(DATA SHOWN begins)
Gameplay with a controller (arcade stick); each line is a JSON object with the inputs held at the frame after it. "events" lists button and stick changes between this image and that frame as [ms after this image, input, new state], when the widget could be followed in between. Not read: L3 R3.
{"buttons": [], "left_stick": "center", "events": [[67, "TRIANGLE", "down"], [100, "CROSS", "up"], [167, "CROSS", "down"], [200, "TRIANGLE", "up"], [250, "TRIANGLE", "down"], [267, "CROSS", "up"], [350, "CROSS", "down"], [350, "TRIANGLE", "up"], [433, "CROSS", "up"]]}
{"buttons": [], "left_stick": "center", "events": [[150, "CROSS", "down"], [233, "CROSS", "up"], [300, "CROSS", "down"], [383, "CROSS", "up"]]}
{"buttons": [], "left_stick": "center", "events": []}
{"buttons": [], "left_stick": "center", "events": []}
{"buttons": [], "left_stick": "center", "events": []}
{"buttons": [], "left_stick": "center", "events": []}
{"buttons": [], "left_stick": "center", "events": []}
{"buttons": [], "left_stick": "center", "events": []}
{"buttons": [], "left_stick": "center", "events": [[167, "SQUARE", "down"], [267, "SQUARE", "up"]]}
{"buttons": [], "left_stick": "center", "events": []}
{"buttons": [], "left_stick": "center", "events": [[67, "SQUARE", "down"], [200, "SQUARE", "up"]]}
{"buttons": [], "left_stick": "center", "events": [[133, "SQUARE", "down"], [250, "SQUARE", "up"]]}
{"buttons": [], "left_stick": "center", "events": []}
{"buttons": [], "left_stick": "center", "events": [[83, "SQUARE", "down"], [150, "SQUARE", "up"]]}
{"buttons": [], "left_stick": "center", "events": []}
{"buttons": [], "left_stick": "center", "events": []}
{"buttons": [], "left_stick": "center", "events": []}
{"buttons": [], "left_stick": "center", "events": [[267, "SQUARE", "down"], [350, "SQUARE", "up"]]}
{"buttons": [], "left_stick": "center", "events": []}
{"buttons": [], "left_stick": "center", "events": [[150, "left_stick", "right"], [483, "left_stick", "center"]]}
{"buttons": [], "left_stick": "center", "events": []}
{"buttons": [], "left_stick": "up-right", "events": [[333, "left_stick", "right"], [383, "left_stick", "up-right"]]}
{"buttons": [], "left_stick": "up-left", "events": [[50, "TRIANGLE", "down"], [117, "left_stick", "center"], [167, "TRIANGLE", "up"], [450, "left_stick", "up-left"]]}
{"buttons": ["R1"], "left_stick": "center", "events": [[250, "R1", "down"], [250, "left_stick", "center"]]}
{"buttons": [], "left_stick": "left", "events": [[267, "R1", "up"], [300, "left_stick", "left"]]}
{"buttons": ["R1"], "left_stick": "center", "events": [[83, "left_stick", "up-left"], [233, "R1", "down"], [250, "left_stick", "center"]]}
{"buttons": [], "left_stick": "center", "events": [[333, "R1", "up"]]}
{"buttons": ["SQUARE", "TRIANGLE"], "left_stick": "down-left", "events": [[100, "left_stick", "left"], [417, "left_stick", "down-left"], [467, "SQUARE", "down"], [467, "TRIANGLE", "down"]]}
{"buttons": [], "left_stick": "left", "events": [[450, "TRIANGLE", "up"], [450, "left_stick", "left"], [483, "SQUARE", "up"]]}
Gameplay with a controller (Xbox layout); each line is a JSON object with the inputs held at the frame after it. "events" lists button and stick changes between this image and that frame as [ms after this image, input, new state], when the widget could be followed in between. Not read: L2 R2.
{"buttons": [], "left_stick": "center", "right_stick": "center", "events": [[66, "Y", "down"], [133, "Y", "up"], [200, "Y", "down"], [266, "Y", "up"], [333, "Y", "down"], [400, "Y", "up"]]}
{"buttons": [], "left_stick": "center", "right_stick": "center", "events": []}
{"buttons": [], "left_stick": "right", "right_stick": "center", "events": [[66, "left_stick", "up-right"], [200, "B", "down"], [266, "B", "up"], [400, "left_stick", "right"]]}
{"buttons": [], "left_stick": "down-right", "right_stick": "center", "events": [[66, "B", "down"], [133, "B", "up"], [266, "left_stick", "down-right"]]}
(DATA SHOWN ends)
Starting from the records above, filter out all lines except those containing the word "changes".

Gameplay with a controller (arcade stick); each line is a JSON object with the inputs held at the frame after it. "events" lists button and stick changes between this image and that frame as [ms after this image, input, new state], when the widget could be followed in between. Not read: L3 R3.
Gameplay with a controller (Xbox layout); each line is a JSON object with the inputs held at the frame after it. "events" lists button and stick changes between this image and that frame as [ms after this image, input, new state], when the widget could be followed in between. Not read: L2 R2.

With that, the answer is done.